I like the idea of TwitterFone. It would be nice to be out and quickly call in a tweet. I got an invite, and tried it out this week, and then remembered that voice recognition is really hard. Doesn’t it always seem to be one of those technologies that is “10 years out.”
My test tweet occurred after Man U beat Chelsea for the Champions League trophy.
I’m really excited that Manchester United won again today but I can’t believe that it went to penalties.
and I saw the following in my twitter stream a few minutes later:
I’m really study the dimensions unit one again today but I can’t believe that it went to penalties.
To be fair, they did pretty darn well. It is hard to expect them to know something like Manchester United. Unfortunately, even though they did well, it would be hard for anyone to understand what I was saying.

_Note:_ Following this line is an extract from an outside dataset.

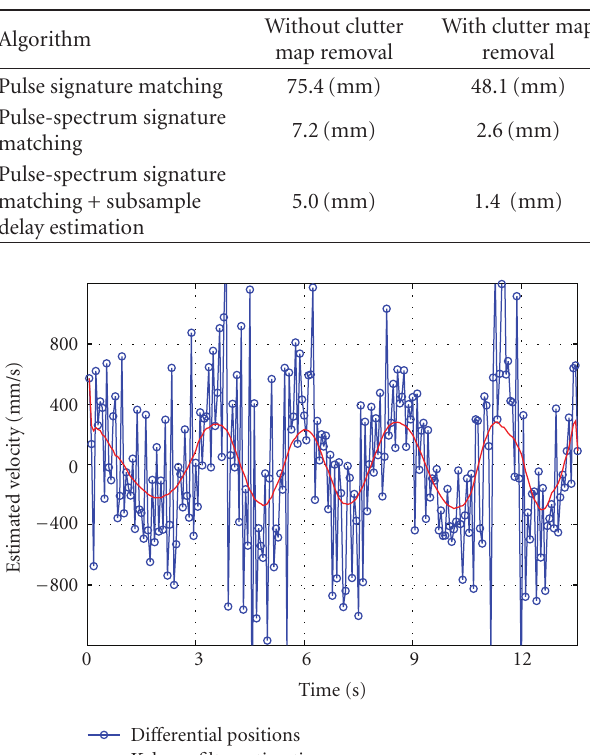
Table 1: Comparison of the ranging techniques in terms of RMSE between the real and estimated position for each measurement i .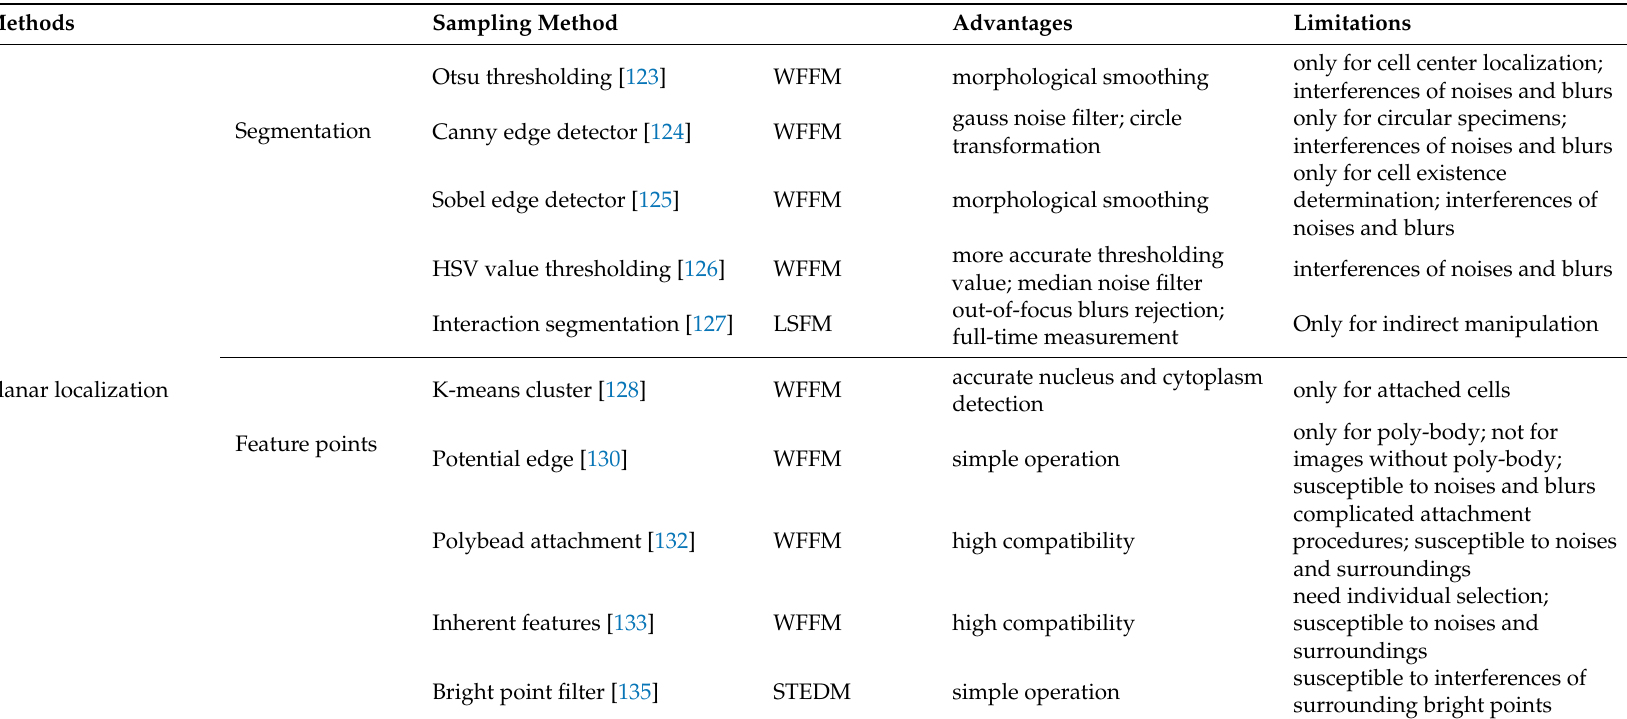
Table 2. Comparison of various image computational processing methods for intracellular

I then thought back to Twitter Translate. In that case we are translating between languages, and it is also often “off”. However, you can normally work it out, and there is a key difference. I expect that if I translate something that it will be a bit off, and I will cope with that. However, something like TwitterFone is happening without the consumer knowing, and thus it comes across as gobbledy gook as they don’t have the context (other than seeing “twitterfone” if they look carefully).
It seems that there are many use cases where it is OK that translations of some kind are “good enough”, and others where it does matter. You could get into trouble too, such as the comic above which messes up the “d” for direct message and changes it slightly so you say something totally different.
You could go from: “I like yoghurt and peas” to: “It hurts when I pee”.
Then there is the 140 character issue. It is impossible to do the math as you are speaking a sentence, so you will often run on.
Nice idea, but we need the technology to get to the next level for this kind of input to be used in a case like this. Using it for GOOG-411? Perfect… you can keep saying the same thing again.